Für Hans Peter Lindner, einen der beiden Verteidiger, ist völlig klar: Sein Mandant ist vom Vorwurf des unerlaubten Waffenbesitzes freizusprechen. Das sei doch wie bei der Diesel-Schummelei: Der Besitzer bekommt eine Zulassungsbescheinigung, auf die er sich verlassen muss. Ginge es dagegen nach der Staatsanwältin, dann müsse er sich beim Hersteller erkundigen, ob das denn alles rechtens sei.

Auch Franz Kobinger, der Peter W. in der Sache um die Schlägerei und die Verfolgungsjagd im Wald vertritt, plädiert auf Freispruch. Wie berichtet, hatten die beiden Söhne des Angeklagten in dessen Waldhütte bei Pfaffenhofen Party gefeiert, als nach Mitternacht eine Gruppe ungeladener Gäste auftauchte. Als die sich nicht wegschicken ließen, rief einer der Söhne seinen Vater an. Der fing sich - so seine Darstellung - gleich einen Faustschlag ins Gesicht ein. Fünf gegen einen: Peter W. ging mit gebrochenem Nasenbein, blauem Auge und Schürfwunden ohnmächtig zu Boden. Die Zeugen der Gegenseite, gegen die ein Ermittlungsverfahren eingestellt worden ist, wollen das ganz anders erlebt haben: Peter W. habe spontan zugehauen, aber eine anschließende Schlägerei will niemand beobachtet haben, auch nicht die vier Begleiterinnen der Jungs. Wohl aber, dass der Vater sie verfolgte und mit einer Axt auf ihr Auto, in das sie sich geflüchtet hatten, eingeschlagen habe. Obwohl: Dass es tatsächlich Peter W. war, hat niemand so genau gesehen.

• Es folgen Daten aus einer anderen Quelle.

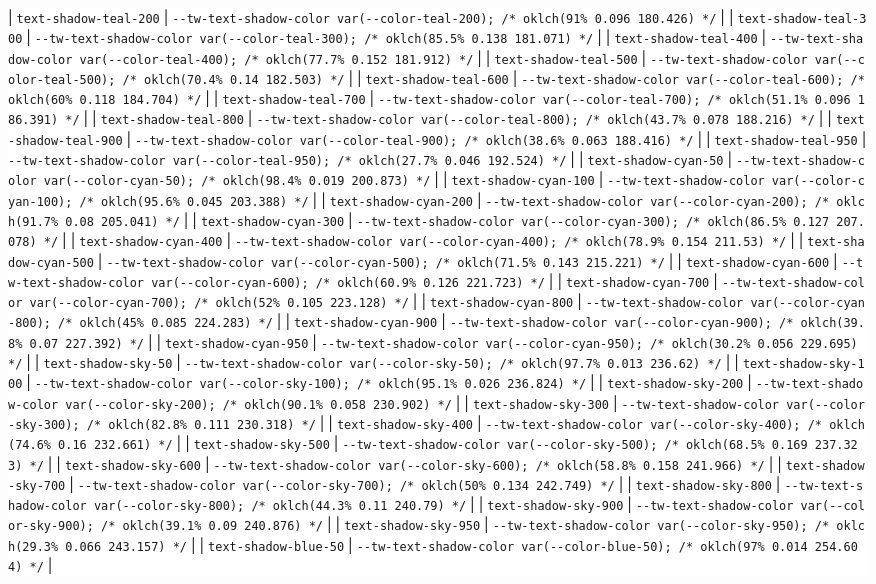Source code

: | `text-shadow-teal-200`                  | `--tw-text-shadow-color var(--color-teal-200); /* oklch(91% 0.096 180.426) */`                                                             |
| `text-shadow-teal-300`                  | `--tw-text-shadow-color var(--color-teal-300); /* oklch(85.5% 0.138 181.071) */`                                                           |
| `text-shadow-teal-400`                  | `--tw-text-shadow-color var(--color-teal-400); /* oklch(77.7% 0.152 181.912) */`                                                           |
| `text-shadow-teal-500`                  | `--tw-text-shadow-color var(--color-teal-500); /* oklch(70.4% 0.14 182.503) */`                                                            |
| `text-shadow-teal-600`                  | `--tw-text-shadow-color var(--color-teal-600); /* oklch(60% 0.118 184.704) */`                                                             |
| `text-shadow-teal-700`                  | `--tw-text-shadow-color var(--color-teal-700); /* oklch(51.1% 0.096 186.391) */`                                                           |
| `text-shadow-teal-800`                  | `--tw-text-shadow-color var(--color-teal-800); /* oklch(43.7% 0.078 188.216) */`                                                           |
| `text-shadow-teal-900`                  | `--tw-text-shadow-color var(--color-teal-900); /* oklch(38.6% 0.063 188.416) */`                                                           |
| `text-shadow-teal-950`                  | `--tw-text-shadow-color var(--color-teal-950); /* oklch(27.7% 0.046 192.524) */`                                                           |
| `text-shadow-cyan-50`                   | `--tw-text-shadow-color var(--color-cyan-50); /* oklch(98.4% 0.019 200.873) */`                                                            |
| `text-shadow-cyan-100`                  | `--tw-text-shadow-color var(--color-cyan-100); /* oklch(95.6% 0.045 203.388) */`                                                           |
| `text-shadow-cyan-200`                  | `--tw-text-shadow-color var(--color-cyan-200); /* oklch(91.7% 0.08 205.041) */`                                                            |
| `text-shadow-cyan-300`                  | `--tw-text-shadow-color var(--color-cyan-300); /* oklch(86.5% 0.127 207.078) */`                                                           |
| `text-shadow-cyan-400`                  | `--tw-text-shadow-color var(--color-cyan-400); /* oklch(78.9% 0.154 211.53) */`                                                            |
| `text-shadow-cyan-500`                  | `--tw-text-shadow-color var(--color-cyan-500); /* oklch(71.5% 0.143 215.221) */`                                                           |
| `text-shadow-cyan-600`                  | `--tw-text-shadow-color var(--color-cyan-600); /* oklch(60.9% 0.126 221.723) */`                                                           |
| `text-shadow-cyan-700`                  | `--tw-text-shadow-color var(--color-cyan-700); /* oklch(52% 0.105 223.128) */`                                                             |
| `text-shadow-cyan-800`                  | `--tw-text-shadow-color var(--color-cyan-800); /* oklch(45% 0.085 224.283) */`                                                             |
| `text-shadow-cyan-900`                  | `--tw-text-shadow-color var(--color-cyan-900); /* oklch(39.8% 0.07 227.392) */`                                                            |
| `text-shadow-cyan-950`                  | `--tw-text-shadow-color var(--color-cyan-950); /* oklch(30.2% 0.056 229.695) */`                                                           |
| `text-shadow-sky-50`                    | `--tw-text-shadow-color var(--color-sky-50); /* oklch(97.7% 0.013 236.62) */`                                                              |
| `text-shadow-sky-100`                   | `--tw-text-shadow-color var(--color-sky-100); /* oklch(95.1% 0.026 236.824) */`                                                            |
| `text-shadow-sky-200`                   | `--tw-text-shadow-color var(--color-sky-200); /* oklch(90.1% 0.058 230.902) */`                                                            |
| `text-shadow-sky-300`                   | `--tw-text-shadow-color var(--color-sky-300); /* oklch(82.8% 0.111 230.318) */`                                                            |
| `text-shadow-sky-400`                   | `--tw-text-shadow-color var(--color-sky-400); /* oklch(74.6% 0.16 232.661) */`                                                             |
| `text-shadow-sky-500`                   | `--tw-text-shadow-color var(--color-sky-500); /* oklch(68.5% 0.169 237.323) */`                                                            |
| `text-shadow-sky-600`                   | `--tw-text-shadow-color var(--color-sky-600); /* oklch(58.8% 0.158 241.966) */`                                                            |
| `text-shadow-sky-700`                   | `--tw-text-shadow-color var(--color-sky-700); /* oklch(50% 0.134 242.749) */`                                                              |
| `text-shadow-sky-800`                   | `--tw-text-shadow-color var(--color-sky-800); /* oklch(44.3% 0.11 240.79) */`                                                              |
| `text-shadow-sky-900`                   | `--tw-text-shadow-color var(--color-sky-900); /* oklch(39.1% 0.09 240.876) */`                                                             |
| `text-shadow-sky-950`                   | `--tw-text-shadow-color var(--color-sky-950); /* oklch(29.3% 0.066 243.157) */`                                                            |
| `text-shadow-blue-50`                   | `--tw-text-shadow-color var(--color-blue-50); /* oklch(97% 0.014 254.604) */`                                                              |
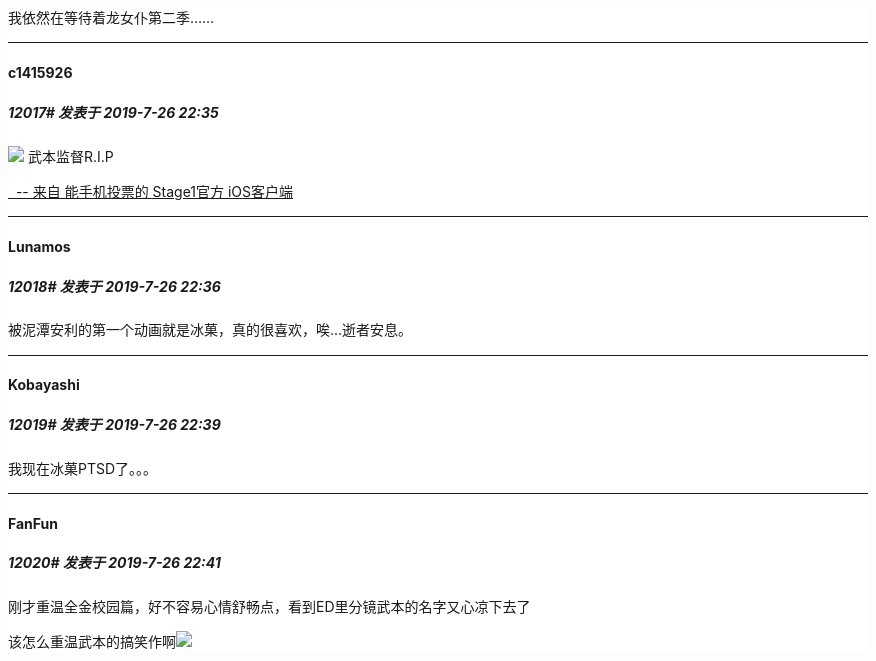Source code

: 我依然在等待着龙女仆第二季……







*****

####  c1415926  
##### 12017#       发表于 2019-7-26 22:35



<img src="https://static.saraba1st.com/image/smiley/face2017/140.png" referrerpolicy="no-referrer"> 武本监督R.I.P

[  -- 来自 能手机投票的 Stage1官方 iOS客户端](https://itunes.apple.com/fi/app/saraba1st/id1221237470?mt=8)







*****

####  Lunamos  
##### 12018#       发表于 2019-7-26 22:36




被泥潭安利的第一个动画就是冰菓，真的很喜欢，唉...逝者安息。







*****

####  Kobayashi  
##### 12019#       发表于 2019-7-26 22:39




我现在冰菓PTSD了。。。







*****

####  FanFun  
##### 12020#       发表于 2019-7-26 22:41




刚才重温全金校园篇，好不容易心情舒畅点，看到ED里分镜武本的名字又心凉下去了

该怎么重温武本的搞笑作啊<img src="https://static.saraba1st.com/image/smiley/face2017/140.png" referrerpolicy="no-referrer">
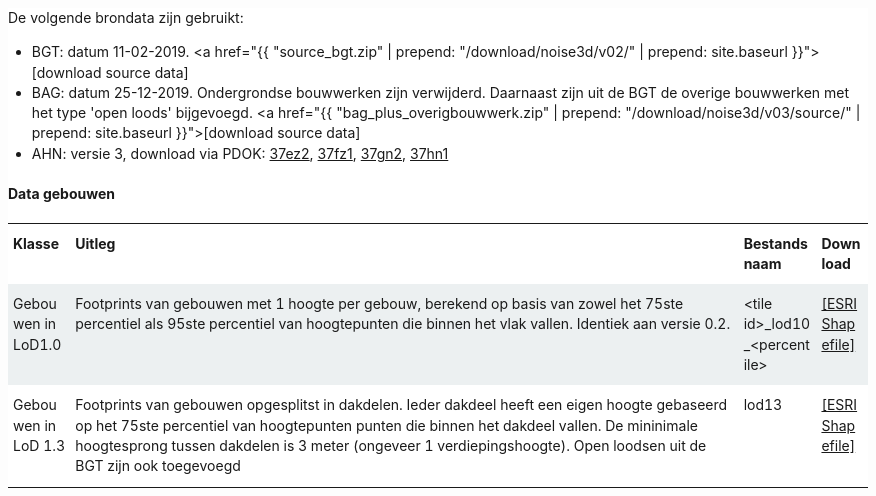 De volgende brondata zijn gebruikt:
* BGT: datum 11-02-2019. <a href="{{ "source_bgt.zip" | prepend: "/download/noise3d/v02/" | prepend: site.baseurl }}">[download source data]</a>
* BAG: datum 25-12-2019. Ondergrondse bouwwerken zijn verwijderd. Daarnaast zijn uit de BGT de overige bouwwerken met het type 'open loods' bijgevoegd. <a href="{{ "bag_plus_overigbouwwerk.zip" | prepend: "/download/noise3d/v03/source/" | prepend: site.baseurl }}">[download source data]</a>
* AHN: versie 3, download via PDOK: [37ez2](https://geodata.nationaalgeoregister.nl/ahn3/extract/ahn3_laz/C_37EZ2.LAZ), [37fz1](https://geodata.nationaalgeoregister.nl/ahn3/extract/ahn3_laz/C_37FZ1.LAZ), [37gn2](https://geodata.nationaalgeoregister.nl/ahn3/extract/ahn3_laz/C_37GN2.LAZ), [37hn1](https://geodata.nationaalgeoregister.nl/ahn3/extract/ahn3_laz/C_37HN1.LAZ)

#### Data gebouwen

<style type="text/css">
.tg  {border-collapse:collapse;border-spacing:0;border:none;}
.tg td{padding:10px 5px;border-style:solid;border-width:0px;overflow:hidden;word-break:normal;}
.tg th{font-weight:normal;padding:10px 5px;border-style:solid;border-width:0px;overflow:hidden;word-break:normal;}
.tg .tg-fymr{font-weight:bold;border-color:inherit;text-align:left;vertical-align:top}
.tg .tg-pcvp{border-color:inherit;text-align:left;vertical-align:top;background-color: #ecf0f1;}
.tg .tg-0pky{border-color:inherit;text-align:left;vertical-align:top}
</style>
<table class="tg">
  <tr>
    <th class="tg-fymr">Klasse</th>
    <th class="tg-fymr">Uitleg</th>
    <th class="tg-fymr">Bestandsnaam</th>
    <th class="tg-fymr">Download</th>
  </tr>
  <tr>
    <td class="tg-pcvp">Gebouwen in LoD1.0</td>
    <td class="tg-pcvp">Footprints van gebouwen met 1 hoogte per gebouw, berekend op basis van zowel het 75ste percentiel als 95ste percentiel van hoogtepunten die binnen het vlak vallen. Identiek aan versie 0.2.</td>
    <td class="tg-pcvp">&lt;tile id&gt;_lod10_&lt;percentile&gt;</td>
    <td class="tg-pcvp">
      <a href="{{ "lod10.zip" | prepend: "/download/noise3d/v03/gebouwen/" | prepend: site.baseurl }}">[ESRI Shapefile]</a><br/>
      </td>
  </tr>
  <tr>
    <td class="tg-0pky">Gebouwen in LoD 1.3</td>
    <td class="tg-0pky">Footprints van gebouwen opgesplitst in dakdelen. Ieder dakdeel heeft een eigen hoogte gebaseerd op het 75ste percentiel van hoogtepunten punten die binnen het dakdeel vallen. De mininimale hoogtesprong tussen dakdelen is 3 meter (ongeveer 1 verdiepingshoogte). Open loodsen uit de BGT zijn ook toegevoegd</td>
    <td class="tg-0pky">lod13</td>
    <td class="tg-0pky">
      <a href="{{ "lod13.zip" | prepend: "/download/noise3d/v03/gebouwen/" | prepend: site.baseurl }}">[ESRI Shapefile]</a><br/>
      </td>
  </tr>
</table>

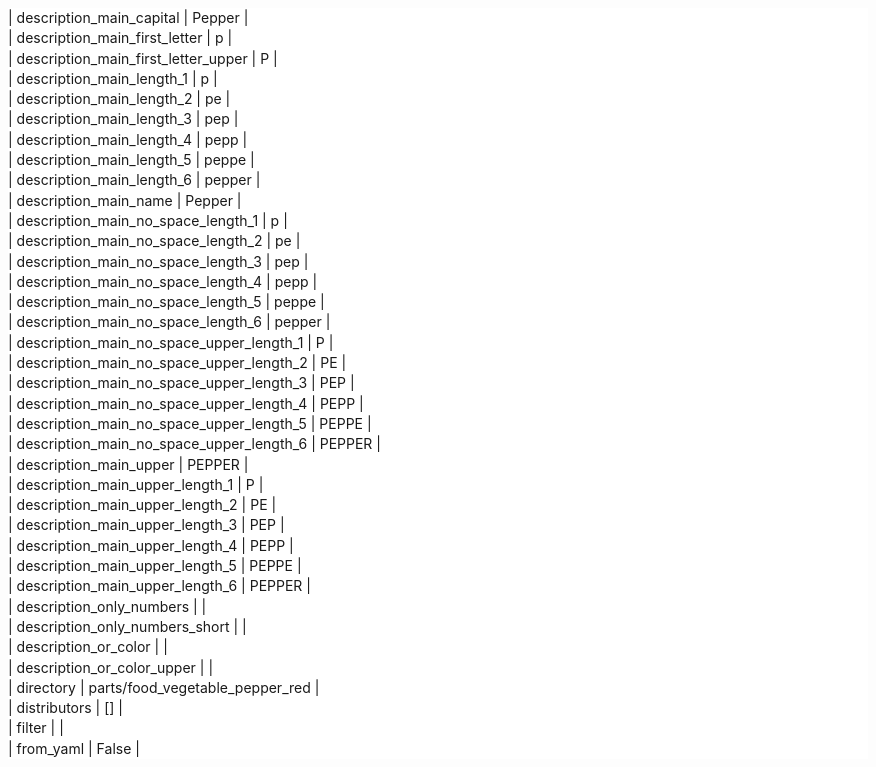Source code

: | description_main_capital | Pepper |  
| description_main_first_letter | p |  
| description_main_first_letter_upper | P |  
| description_main_length_1 | p |  
| description_main_length_2 | pe |  
| description_main_length_3 | pep |  
| description_main_length_4 | pepp |  
| description_main_length_5 | peppe |  
| description_main_length_6 | pepper |  
| description_main_name | Pepper |  
| description_main_no_space_length_1 | p |  
| description_main_no_space_length_2 | pe |  
| description_main_no_space_length_3 | pep |  
| description_main_no_space_length_4 | pepp |  
| description_main_no_space_length_5 | peppe |  
| description_main_no_space_length_6 | pepper |  
| description_main_no_space_upper_length_1 | P |  
| description_main_no_space_upper_length_2 | PE |  
| description_main_no_space_upper_length_3 | PEP |  
| description_main_no_space_upper_length_4 | PEPP |  
| description_main_no_space_upper_length_5 | PEPPE |  
| description_main_no_space_upper_length_6 | PEPPER |  
| description_main_upper | PEPPER |  
| description_main_upper_length_1 | P |  
| description_main_upper_length_2 | PE |  
| description_main_upper_length_3 | PEP |  
| description_main_upper_length_4 | PEPP |  
| description_main_upper_length_5 | PEPPE |  
| description_main_upper_length_6 | PEPPER |  
| description_only_numbers |  |  
| description_only_numbers_short |   |  
| description_or_color |   |  
| description_or_color_upper |   |  
| directory | parts/food_vegetable_pepper_red |  
| distributors | [] |  
| filter |  |  
| from_yaml | False |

Diese Version hatten die Zeugen am ersten Verhandlungstag fast wortgleich vor Gericht geschildert, auch wenn Richter Kliegl aus seiner Skepsis, dass die Aussagen möglicherweise abgesprochen sein könnten, keinen Hehl machte.

Jetzt hat er eine weitere Zeugin vorgeladen, eine der beteiligten jungen Frauen. Die 20-Jährige, die sich nach dem Vorfall in psychiatrische Behandlung begeben musste, hat einen Ingolstädter Anwalt als Rechtsbeistand mitgebracht. Sie ist erkennbar nicht so tough wie die bisherigen Zeugen. Auch sie habe von einer Schlägerei nichts mitbekommen, glaubt aber, eine Axt gesehen und ein Zischen wie von einem vorbeisausenden Speer gehört zu haben. Franz Kobinger, der Verteidiger, nimmt sie in die Mangel: Ob sie sich mit den bisherigen Zeugen abgesprochen habe und warum sie jetzt etwas anderes aussage als damals bei der Polizei. Der Rechtsbeistand flüstert ihr ins Ohr, antwortet für sie. Kobinger reagiert gereizt, umso mehr, als sich der Rechtsbeistand auf seinem Stuhl ins Blickfeld des Verteidigers schiebt, der die Zeugin jetzt nicht mehr sehen kann. Der Richter weist die beiden Anwälte zurecht, die 20-Jährige heult los ("Als ob ich lügen würde!"), Kobinger beantragt, sie zu vereidigen, was den Tränenfluss noch mehr anheizt. Das Gericht lehnt den Antrag ab, die Zeugin verlässt im Sturmschritt erregt den Sitzungssaal und knallt die Tür zu.

Im Gegensatz zur Verteidigung ist Staatsanwältin Verena März von der Schuld des Angeklagten überzeugt. Es gebe keinen Grund, der Gruppe nicht zu glauben. Für beide Delikte fordert sie elf Monate Haft auf Bewährung, zusätzlich eine Geldstrafe von 150 Tagessätzen von je 40 Euro und eine Geldauflage von 2000 Euro. Peter W. hat das letzte Wort: Auch wenn er eine Leidenschaft für Militaria habe, "ich bin ein friedliebender Mensch". Das Urteil wird am Dienstag gesprochen.